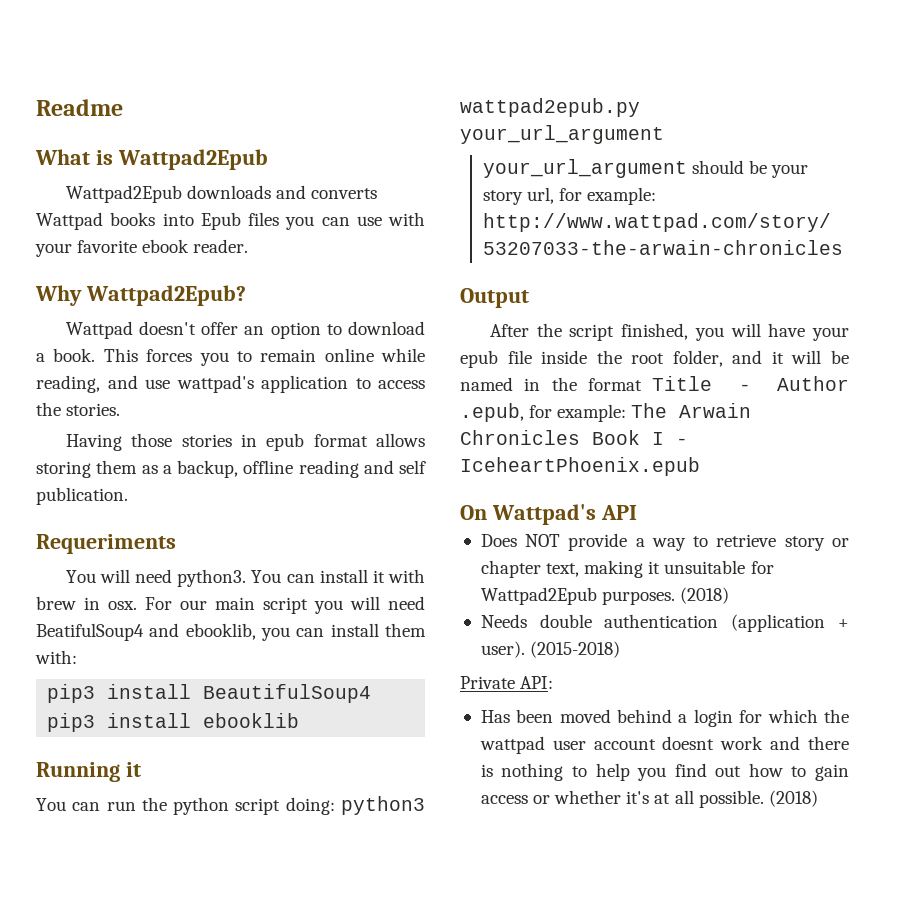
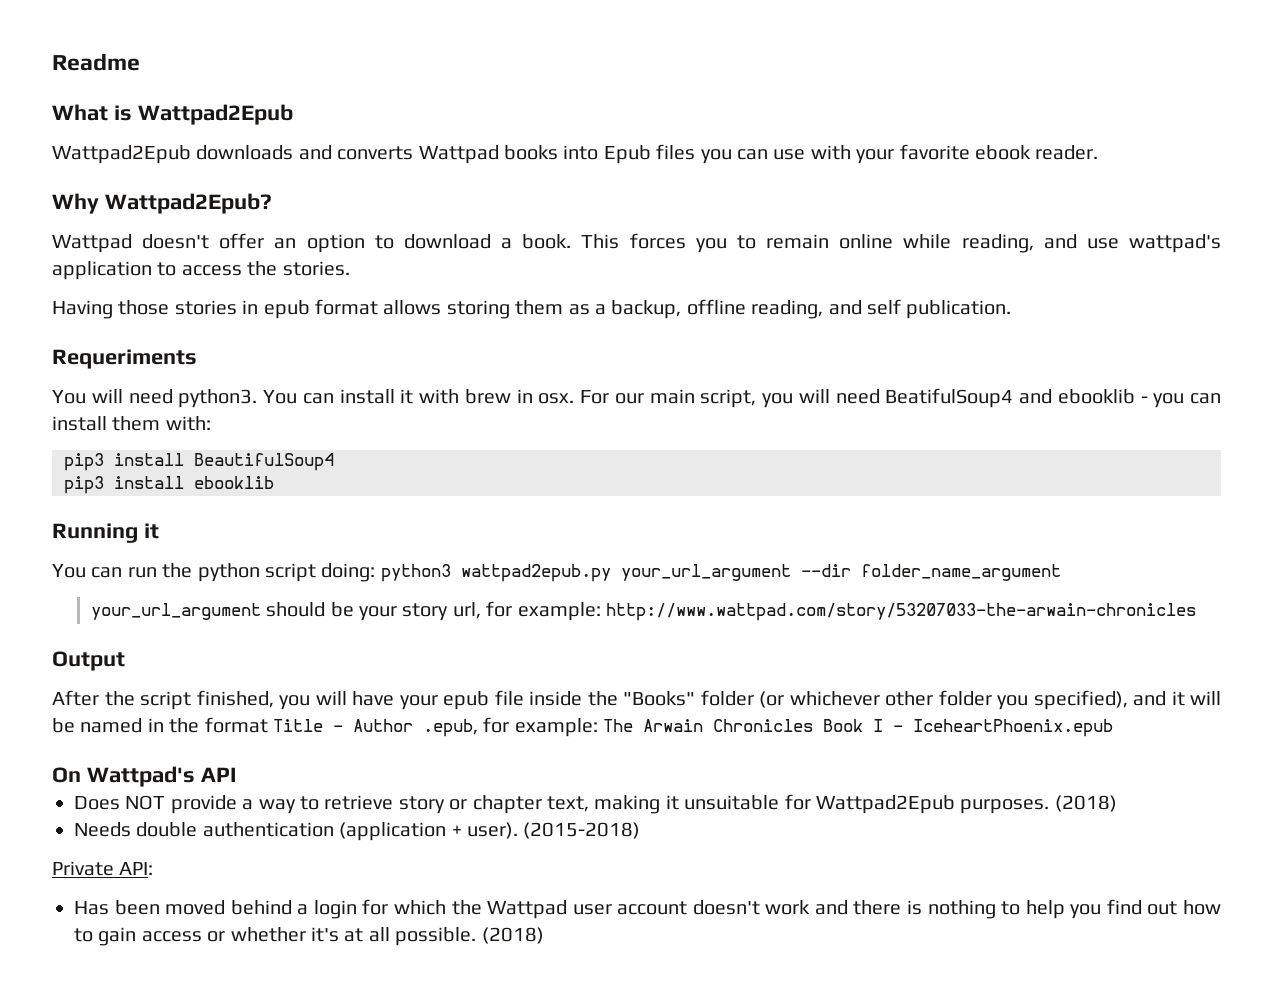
[298,460,359,478] reading -> [751,300,824,319] reading,
[263,597,308,614] script -> [700,389,757,408] script,
[185,623,256,640] ebooklib, -> [1057,389,1148,404] ebooklib -
(664, 134) none -> [800,564,1061,581] --dir folder_name_argument
[631,350,723,367] root folder, -> [623,690,1128,710] "Books" folder (or whichever other folder you specified),
[479,736,545,754] wattpad -> [487,900,568,919] Wattpad
[662,736,715,750] doesnt -> [692,900,760,915] doesn't

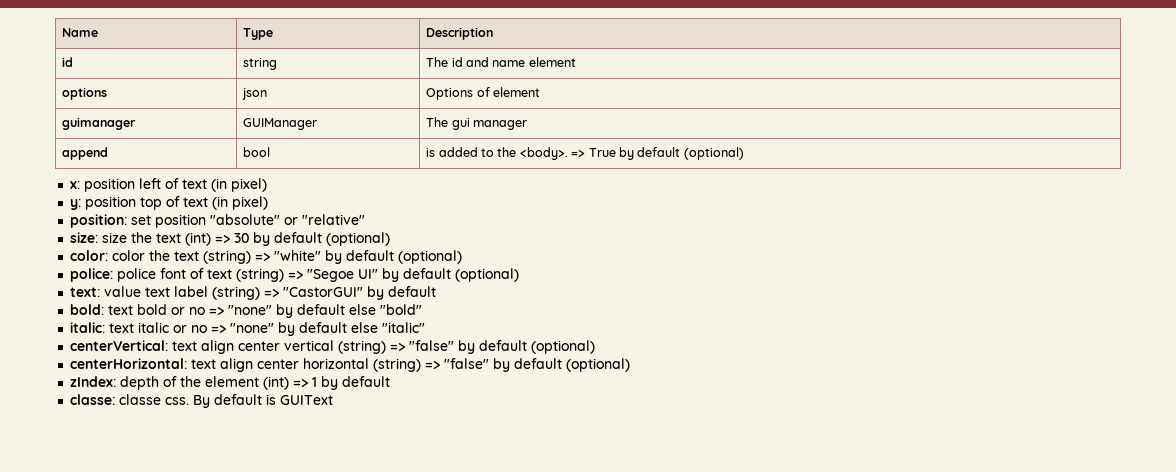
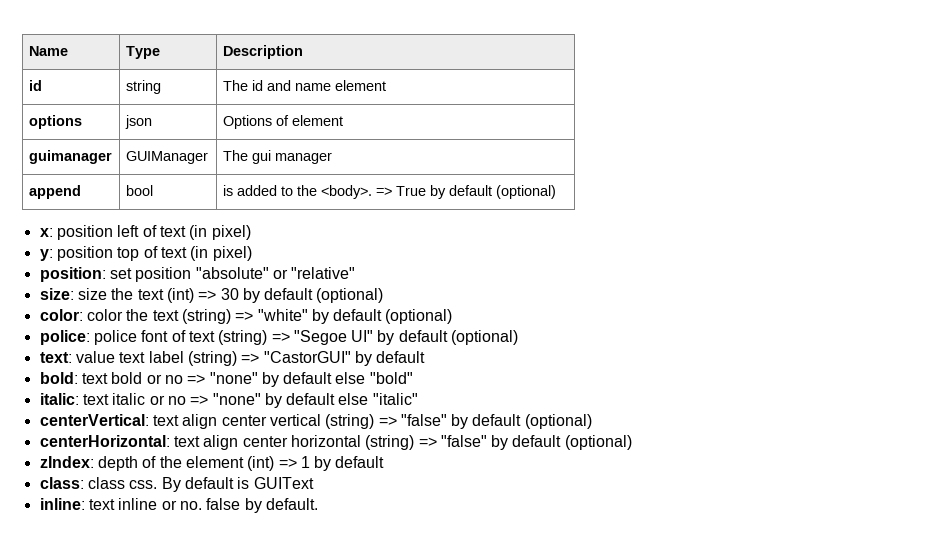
[70,394,162,405] classe: classe -> [39,477,125,489] class: class
(334, 400) none -> [39,498,318,513] // inline: text inline or no. false by default.

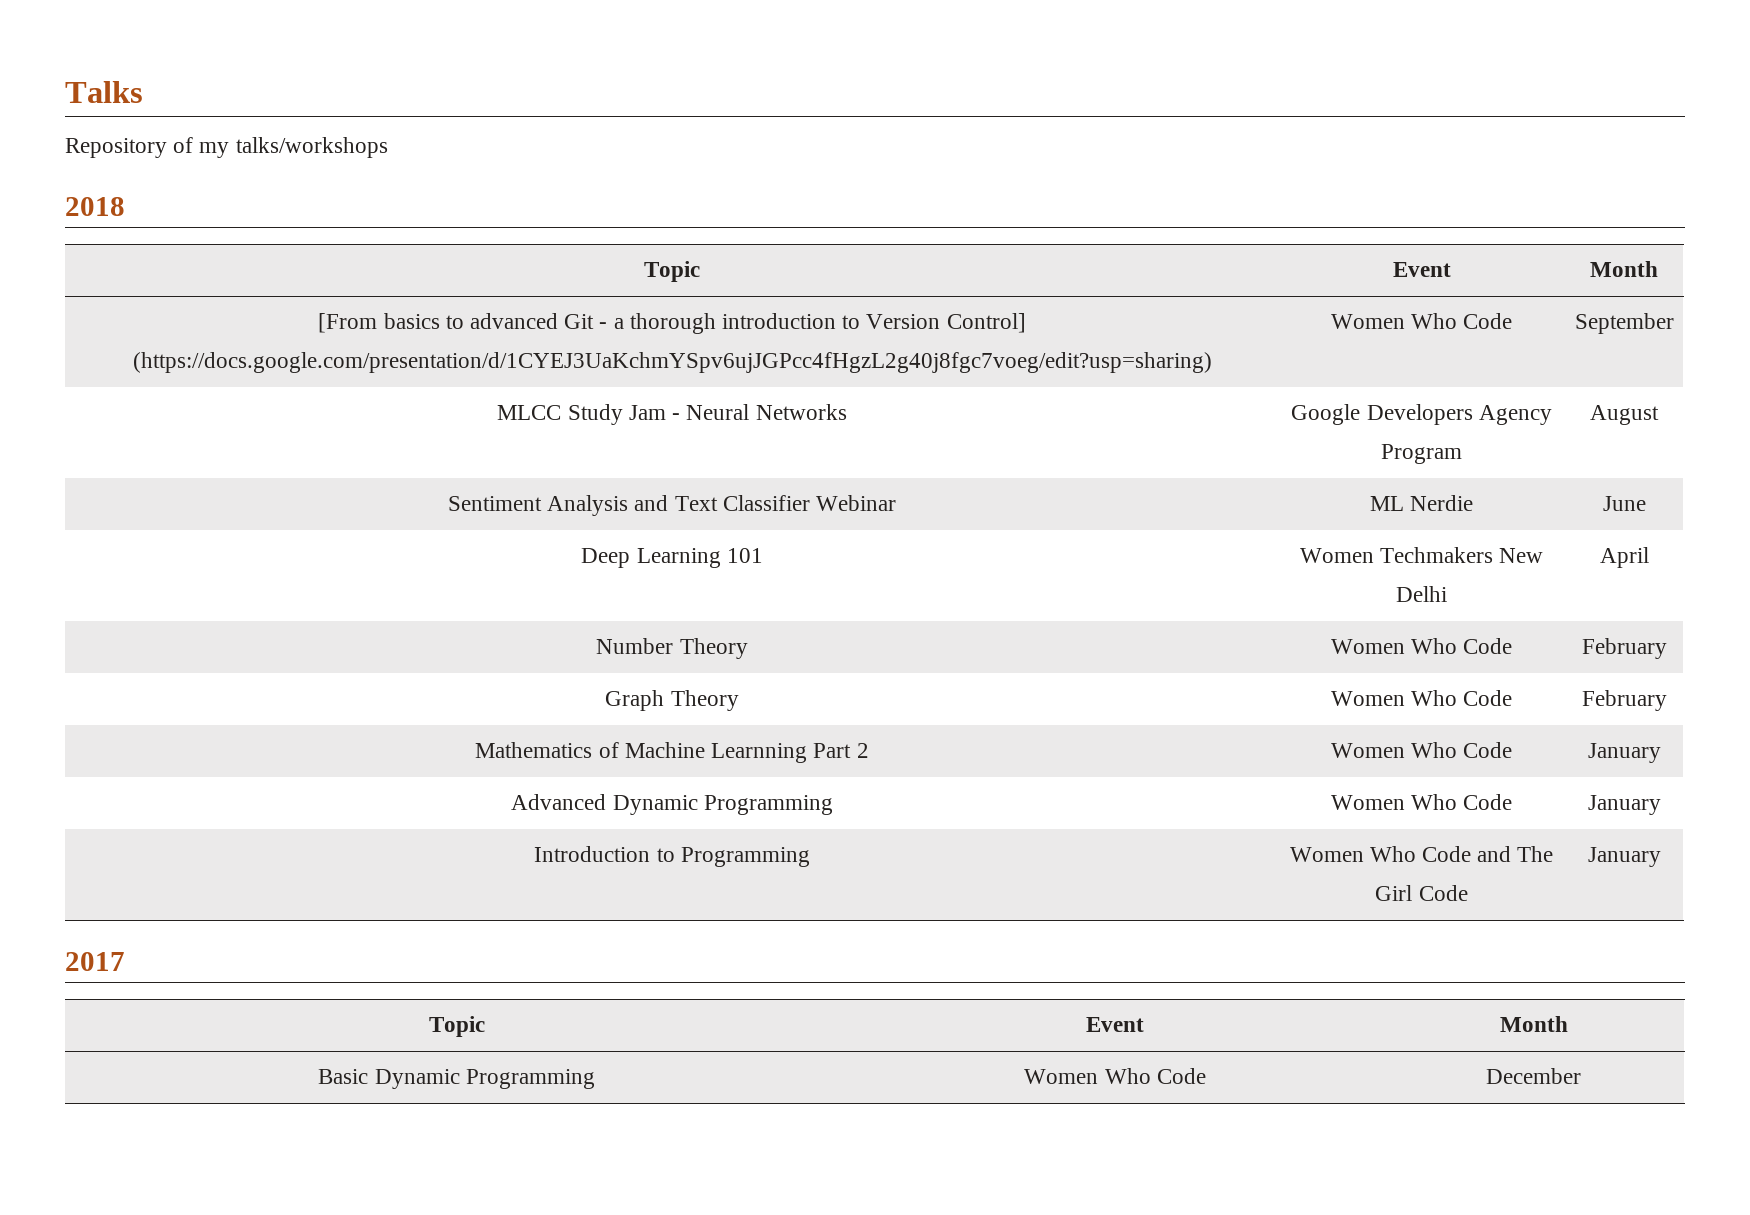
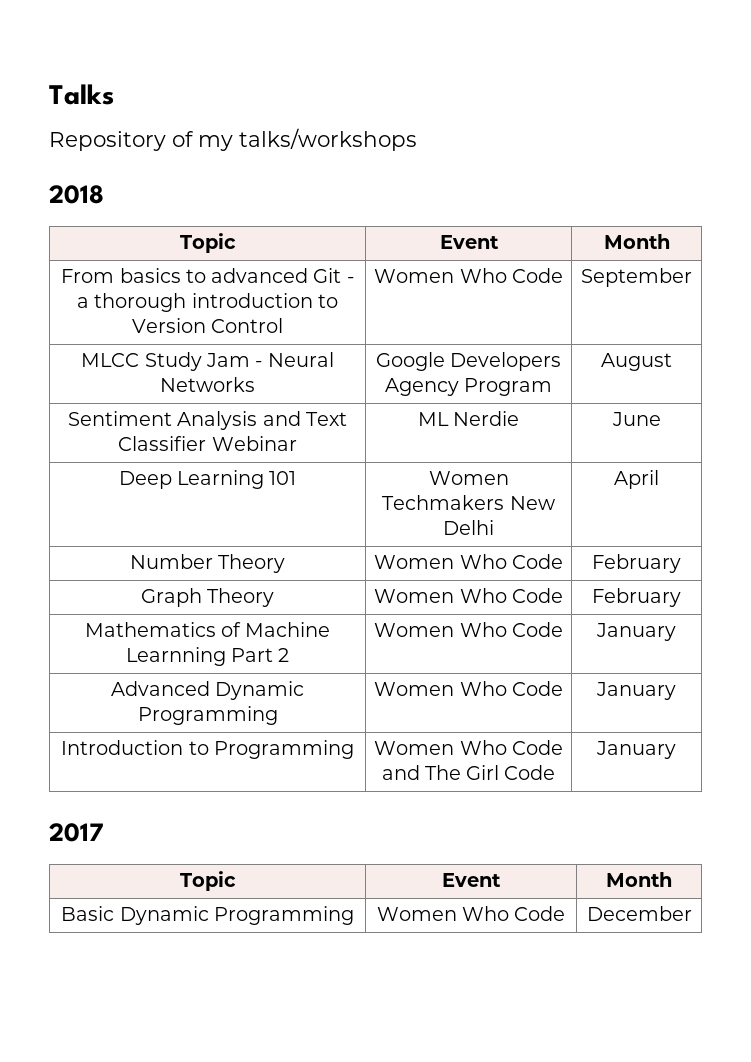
[318,313,378,333] [From -> [61,269,115,283] From
[946,313,1026,333] [132,352,1212,373] Control] (https://docs.google.com/presentation/d/1CYEJ3UaKchmYSpv6ujJGPcc4fHgzL2g40j8fgc7voeg/edit?usp=sharing) -> [211,318,284,333] Control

⁂

### DESCRIPTION OF THE TASK
If a line in the records above contains the string "none", copy that line out.

### SOLUTION TO THIS PROBLEM
(664, 134) none -> [800,564,1061,581] --dir folder_name_argument
(334, 400) none -> [39,498,318,513] // inline: text inline or no. false by default.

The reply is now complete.